Most of France's nuclear plants are old and thus fully depreciated. The only one built recently (Flamanville Unit 3), is a good example of the bad cost trend in nuclear. While this was a bit cheaper than Vogtle Units 3 and 4 in the US on a dollars per nameplate capacity basis, at 19 billion euro it's still very expensive (and also way over budget).
France also has high rates of curtailment, which is not necessarily a huge problem for them since so much of their generation is already carbon-free, but it does suggest they're already hitting the limits of their ability to ramp production up and down. Whether this is an engineering problem or something to do with the structure of their electricity market is a bit unclear to me
> New small modular reactors promise great improvements, as they can be pre-built in factories, require limited maintenance, lower risk, and as a result much lower cost per MW.
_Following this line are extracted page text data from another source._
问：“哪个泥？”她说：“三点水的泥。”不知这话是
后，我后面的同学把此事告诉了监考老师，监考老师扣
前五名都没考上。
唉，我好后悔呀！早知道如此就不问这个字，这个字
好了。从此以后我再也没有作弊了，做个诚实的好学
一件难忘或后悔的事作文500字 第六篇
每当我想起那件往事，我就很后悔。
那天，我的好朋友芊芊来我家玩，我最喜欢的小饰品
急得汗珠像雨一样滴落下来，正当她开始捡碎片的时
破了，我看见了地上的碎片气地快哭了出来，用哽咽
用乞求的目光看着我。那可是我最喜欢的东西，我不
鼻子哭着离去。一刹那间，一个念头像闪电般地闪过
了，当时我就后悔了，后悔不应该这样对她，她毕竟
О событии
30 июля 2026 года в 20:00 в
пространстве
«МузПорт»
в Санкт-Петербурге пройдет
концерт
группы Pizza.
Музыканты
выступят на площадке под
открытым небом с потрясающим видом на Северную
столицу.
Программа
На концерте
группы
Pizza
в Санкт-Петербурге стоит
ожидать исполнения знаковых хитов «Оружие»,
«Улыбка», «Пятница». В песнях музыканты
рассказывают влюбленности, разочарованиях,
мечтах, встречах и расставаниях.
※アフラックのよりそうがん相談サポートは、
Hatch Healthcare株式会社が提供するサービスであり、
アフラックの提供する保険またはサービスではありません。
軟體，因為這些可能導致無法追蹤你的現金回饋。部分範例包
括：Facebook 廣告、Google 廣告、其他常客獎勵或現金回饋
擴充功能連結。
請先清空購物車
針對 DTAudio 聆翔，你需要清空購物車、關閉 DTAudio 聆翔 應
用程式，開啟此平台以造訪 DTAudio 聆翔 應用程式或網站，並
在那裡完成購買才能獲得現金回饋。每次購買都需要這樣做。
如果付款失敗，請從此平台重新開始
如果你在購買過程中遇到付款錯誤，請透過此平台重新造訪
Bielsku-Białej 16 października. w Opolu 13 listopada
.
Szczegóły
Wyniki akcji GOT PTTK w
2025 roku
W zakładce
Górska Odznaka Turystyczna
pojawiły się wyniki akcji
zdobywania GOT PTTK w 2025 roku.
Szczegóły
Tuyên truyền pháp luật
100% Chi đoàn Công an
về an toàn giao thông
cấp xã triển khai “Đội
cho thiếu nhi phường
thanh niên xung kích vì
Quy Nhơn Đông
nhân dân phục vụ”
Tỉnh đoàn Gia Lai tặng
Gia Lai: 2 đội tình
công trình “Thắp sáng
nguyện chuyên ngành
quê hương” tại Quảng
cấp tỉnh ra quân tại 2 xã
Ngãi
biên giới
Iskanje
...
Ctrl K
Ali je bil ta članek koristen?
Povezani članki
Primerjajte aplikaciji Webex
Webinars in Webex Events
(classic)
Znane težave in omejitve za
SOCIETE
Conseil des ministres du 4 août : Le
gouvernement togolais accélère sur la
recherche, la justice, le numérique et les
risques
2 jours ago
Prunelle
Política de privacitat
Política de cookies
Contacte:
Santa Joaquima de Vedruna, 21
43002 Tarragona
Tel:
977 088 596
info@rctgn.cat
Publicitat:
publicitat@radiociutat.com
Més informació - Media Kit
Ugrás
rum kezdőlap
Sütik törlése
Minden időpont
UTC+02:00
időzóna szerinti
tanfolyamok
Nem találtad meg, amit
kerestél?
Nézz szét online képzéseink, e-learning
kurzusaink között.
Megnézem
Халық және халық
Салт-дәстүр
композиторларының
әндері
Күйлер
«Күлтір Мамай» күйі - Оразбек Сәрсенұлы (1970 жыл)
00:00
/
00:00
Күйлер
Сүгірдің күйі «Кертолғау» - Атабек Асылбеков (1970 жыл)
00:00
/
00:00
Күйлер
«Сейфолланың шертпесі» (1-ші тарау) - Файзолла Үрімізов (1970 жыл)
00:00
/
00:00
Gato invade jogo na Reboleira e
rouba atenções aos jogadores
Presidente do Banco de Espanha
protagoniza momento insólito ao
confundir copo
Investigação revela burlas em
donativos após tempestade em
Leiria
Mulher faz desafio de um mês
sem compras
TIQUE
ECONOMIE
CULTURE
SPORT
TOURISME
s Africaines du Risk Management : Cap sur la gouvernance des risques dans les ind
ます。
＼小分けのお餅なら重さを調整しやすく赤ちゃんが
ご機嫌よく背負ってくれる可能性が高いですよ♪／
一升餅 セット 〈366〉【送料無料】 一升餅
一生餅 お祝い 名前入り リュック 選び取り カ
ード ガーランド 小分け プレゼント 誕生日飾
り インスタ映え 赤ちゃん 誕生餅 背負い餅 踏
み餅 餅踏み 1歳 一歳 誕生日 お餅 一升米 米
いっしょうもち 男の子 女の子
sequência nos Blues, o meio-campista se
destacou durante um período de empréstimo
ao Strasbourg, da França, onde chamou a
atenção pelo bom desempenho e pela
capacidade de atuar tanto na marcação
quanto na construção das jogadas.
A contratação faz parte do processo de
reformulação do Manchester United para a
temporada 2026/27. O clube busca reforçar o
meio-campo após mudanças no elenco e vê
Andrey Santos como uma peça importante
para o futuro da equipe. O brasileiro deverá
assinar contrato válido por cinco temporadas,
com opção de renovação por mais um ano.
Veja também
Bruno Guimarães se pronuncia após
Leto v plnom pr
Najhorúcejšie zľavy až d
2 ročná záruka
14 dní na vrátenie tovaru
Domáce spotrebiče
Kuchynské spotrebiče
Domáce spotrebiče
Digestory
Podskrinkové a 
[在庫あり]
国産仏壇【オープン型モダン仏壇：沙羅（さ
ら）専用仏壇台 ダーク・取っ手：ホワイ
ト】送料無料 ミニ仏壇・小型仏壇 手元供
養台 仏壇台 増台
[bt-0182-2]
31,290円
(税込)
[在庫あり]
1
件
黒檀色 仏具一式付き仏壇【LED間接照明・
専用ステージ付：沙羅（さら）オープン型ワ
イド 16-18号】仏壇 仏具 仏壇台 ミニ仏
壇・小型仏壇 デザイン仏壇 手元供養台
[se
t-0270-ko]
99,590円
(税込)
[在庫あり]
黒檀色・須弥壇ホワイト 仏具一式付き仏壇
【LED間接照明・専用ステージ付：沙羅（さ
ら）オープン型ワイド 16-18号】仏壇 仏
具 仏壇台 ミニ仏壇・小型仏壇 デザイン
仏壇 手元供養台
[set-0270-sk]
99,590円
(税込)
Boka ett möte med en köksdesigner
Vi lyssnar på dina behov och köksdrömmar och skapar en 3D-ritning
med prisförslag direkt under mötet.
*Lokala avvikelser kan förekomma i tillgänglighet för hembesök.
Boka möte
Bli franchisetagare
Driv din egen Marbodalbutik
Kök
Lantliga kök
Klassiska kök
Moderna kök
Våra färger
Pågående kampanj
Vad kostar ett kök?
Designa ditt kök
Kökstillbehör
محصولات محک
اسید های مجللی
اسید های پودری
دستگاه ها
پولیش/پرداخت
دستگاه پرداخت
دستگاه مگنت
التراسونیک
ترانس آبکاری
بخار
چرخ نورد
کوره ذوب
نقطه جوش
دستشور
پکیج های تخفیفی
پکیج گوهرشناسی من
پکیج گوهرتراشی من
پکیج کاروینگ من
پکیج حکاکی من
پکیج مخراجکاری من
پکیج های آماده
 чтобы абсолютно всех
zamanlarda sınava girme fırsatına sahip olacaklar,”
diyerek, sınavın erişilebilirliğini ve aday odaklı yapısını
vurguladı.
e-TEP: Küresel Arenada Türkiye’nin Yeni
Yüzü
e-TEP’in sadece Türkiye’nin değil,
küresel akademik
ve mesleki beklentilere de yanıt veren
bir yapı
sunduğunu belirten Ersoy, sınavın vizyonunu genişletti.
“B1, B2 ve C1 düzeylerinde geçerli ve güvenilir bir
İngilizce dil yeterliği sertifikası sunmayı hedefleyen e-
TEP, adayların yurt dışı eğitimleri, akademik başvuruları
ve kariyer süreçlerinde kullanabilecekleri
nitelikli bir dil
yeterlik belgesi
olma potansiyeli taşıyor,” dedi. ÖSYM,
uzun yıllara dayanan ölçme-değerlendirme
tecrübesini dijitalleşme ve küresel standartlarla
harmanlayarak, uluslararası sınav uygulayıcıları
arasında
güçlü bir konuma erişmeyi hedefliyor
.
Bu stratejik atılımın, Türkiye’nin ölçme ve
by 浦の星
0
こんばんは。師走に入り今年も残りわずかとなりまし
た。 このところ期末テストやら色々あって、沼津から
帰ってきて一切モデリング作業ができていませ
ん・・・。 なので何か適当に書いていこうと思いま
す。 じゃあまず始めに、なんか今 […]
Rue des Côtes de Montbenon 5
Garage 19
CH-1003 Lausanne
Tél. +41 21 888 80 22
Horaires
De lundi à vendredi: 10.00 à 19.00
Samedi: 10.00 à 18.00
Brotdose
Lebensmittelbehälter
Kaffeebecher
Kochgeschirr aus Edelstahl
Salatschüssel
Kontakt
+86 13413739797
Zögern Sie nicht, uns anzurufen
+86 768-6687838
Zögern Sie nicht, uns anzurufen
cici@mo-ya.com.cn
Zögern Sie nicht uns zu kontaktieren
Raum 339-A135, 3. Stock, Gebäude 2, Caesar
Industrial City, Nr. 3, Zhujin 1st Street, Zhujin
This has been the promise for years, but so far the low costs have yet to materialize and they are estimated to have a higher LCOE than traditional plants. Currently only 2 are actually operational, a demonstration plant in China and a floating power plant using adapted ice-breaker reactors in Russia. There are a few more in the pipeline, but they are all at least a couple years out from actually producing power.
> This may be an accurate description for fully-depreciated nuclear plants, but it doesn't reflect the economics of new-build nuclear at all.
I'm talking about the wholesale market, which works as an auction, where producers give their price for units of capacity, and the clearing price is set by the marginal producer. Typically, nuclear reactors will give their marginal cost, near 0, and let the more expensive producers set the clearing price. Given that capital cost is a sunk cost, it doesn't matter to nuclear plants as long as the market price is above the marginal one. So called "renewables" do this as well, but have to account for the risk that mother nature doesn't provide, and therefore factor in the risk of having to buy coal or gas-produced electricity on the spot.
> Net demand on CAISO can go from about 2 MW to 30 MW in the summer.
Well if this is the case this is not a "nuclear sized" market then and other ways of supplying capacity are better. But remember that it's estimated that blackouts are much,much more costly society-wise than whatever marginal price you could pay for electricity, so having a baseload and some excess capacity is always good. This is also why many electricity producers are nationalized. It's not a market like the others.
> Flamanville
France has the strictest regulator of the world, which adds a lot of costs, and Flamanville required to re-learn many things after losing the expertise from the 70's. For the record, an airliner should be able to fall on Flamanville without any problem, due to regulations.
> Curtailements
Excess electricity is sold in Germany, which lacks a much-needed baseload, especially since they have a big industry. Most people ignore that electricity consumption follows Pareto's law, with around 1k industrial plants consuming around 50% of the electricity (sorry no source for this, my econ teacher said in a class a few years ago!).
> SMR
Yes, still in development, many different designs so costs estimates are difficult to make. I'm citing Wikipedia's[0]. The good thing is that the possibility to build them serially should decrease a lot the costs as demand ramps up.
[1] https://en.m.wikipedia.org/wiki/Rolls-Royce_SMR
The massive capital costs of the plant have to be paid back in the sale price of energy, that’s what makes it expensive. France’s state built plants don’t have that accounting
But the market price asked by nuclear plant doesn't account for capital costs as the real price will always be higher. What is important is the clearing price not the asking price.